One memorable meeting I was invited to was for the London Underground. The London Underground used to dedicate its budget depending on length of track, but decided to change to the routes people took and its usage. It therefore needed a new software system to track peoples travel and calculate which lines were used. A lot of code on an old system, just what we needed as when new systems are introduced, the work would be likely to be shifted to India.

I was met in an office, just outside Liverpool Street Station, it was actually used in a film shot for Mission Impossible, by the IT Manager. He was extremely friendly, and decided to give me a tour of his entire department.
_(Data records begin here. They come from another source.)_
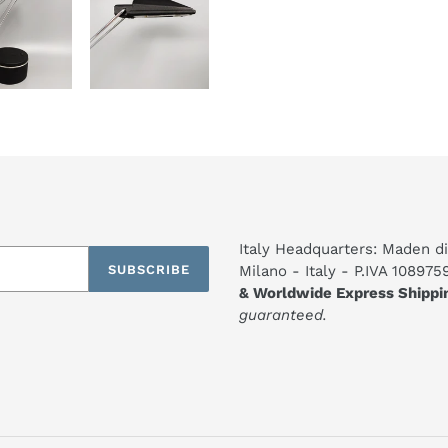
Italy Headquarters: Maden di
SUBSCRIBE
Milano - Italy - P.IVA 10897
& Worldwide Express Shippi
guaranteed.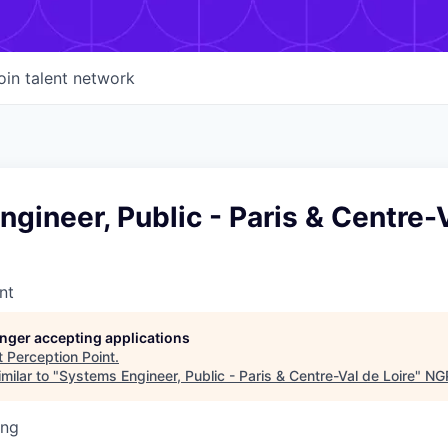
oin talent network
gineer, Public - Paris & Centre-
nt
longer accepting applications
t
Perception Point
.
milar to "
Systems Engineer, Public - Paris & Centre-Val de Loire
"
NGP
ing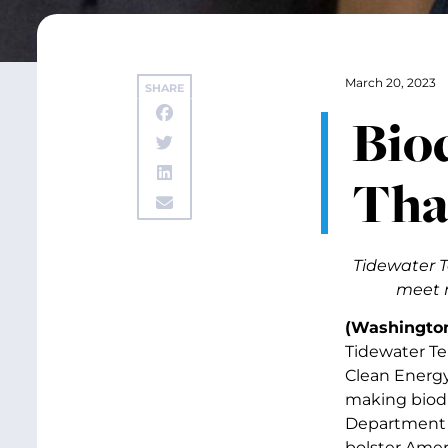
March 20, 2023
SHARE
Bio
Tha
Tidewater T
meet n
(Washingto
Tidewater Te
Clean Energy 
making biodi
Department o
bolster Amer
I met every programmer and every manager, I was shown every other department too. Human Resources were extremely friendly, which should have made me suspicious, but I just figured that maybe they needed our service. After about 3 hours of walking around, talking to people and generally feeling very welcome, the meeting ended. I was invited to use “the facilities” before I left, I answered I was fine thank you. The IT Manager suggested that I might want to use the toilet, I said, No really I am good. The IT Manager then just said “Oh for god sake go to the bathroom and stop embarrassing yourself!” I went to the bathroom to find to my horror that my trousers were undone. Worse than that, I wsa waring boxer shorts with no buttons, so all was on display, and to make things even more humiliating, it was November in a Victorian building with little heating, so I did not demonstrate my best moments. I never did speak again to London Undergound, I was just too embarrassed. I couldn’t phone them again, I certainly never met them again, and fortunately just after moved recruitment sector so never had to explain to my boss why.
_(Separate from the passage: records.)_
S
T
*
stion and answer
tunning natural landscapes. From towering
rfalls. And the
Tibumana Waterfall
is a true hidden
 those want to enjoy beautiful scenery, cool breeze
Some meetings involved copious quantities of Alcohol, which in recruitment you became used to quite rapidly, unfortunately some people became quite attached and indeed fell in love with it. I remember one particular meeting with an investment bank, where a colleague of mine, lets call her Mary, was famous for her relationship with wine. To give a picture of Mary, she was an ex-holiday representative, who went to work for IBM. Don’t forget IBM means I’ve Been Married and whilst working there she got married and divorced. She decided to have a life change, moved to London and went into recruitment. I remember that after her interview we all went down the pub for a beer to welcome her. Our boss bought the beers and whilst toasting her, her knickers fell down around her ankles. She was very game, she carried on talking and slowly removed them by stepping out of them. She picked them up, stuffed them in her handbag and acted as if nothing happened. The pub was very quiet at this point, but she was particularly popular with some of our less mature male employees.
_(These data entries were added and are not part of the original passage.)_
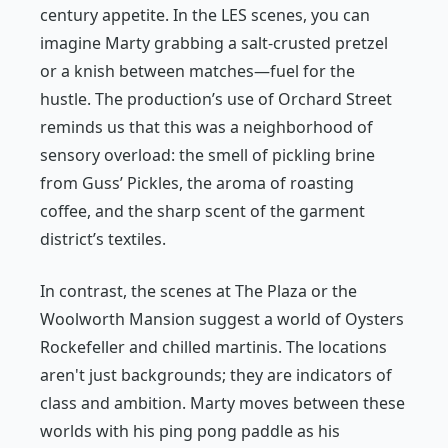
century appetite. In the LES scenes, you can
imagine Marty grabbing a salt-crusted pretzel
or a knish between matches—fuel for the
hustle. The production’s use of Orchard Street
reminds us that this was a neighborhood of
sensory overload: the smell of pickling brine
from Guss’ Pickles, the aroma of roasting
coffee, and the sharp scent of the garment
district’s textiles.
In contrast, the scenes at The Plaza or the
Woolworth Mansion suggest a world of Oysters
Rockefeller and chilled martinis. The locations
aren't just backgrounds; they are indicators of
class and ambition. Marty moves between these
worlds with his ping pong paddle as his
Mary is best known though for a meeting with a very influential client, who had come over from the US for a banking meeting and was responsible for all the Money Laundering controls in the UK. We were at the bottle of port stage of the meal, when Mary decided she needed a cigarette (or as a colleague would call it “an oily”) rather than excusing herself and going outside to “make a call”, she slipped underneath the table and lit up. The client and I just looked at each other and cracked up laughing. After finishing her cigarette with an audible sigh, Mary re surfaced and asked the obvious question of the client “so what does a handsome man like you do when you are on our own in London at night?”. It was then that I ordered her a taxi.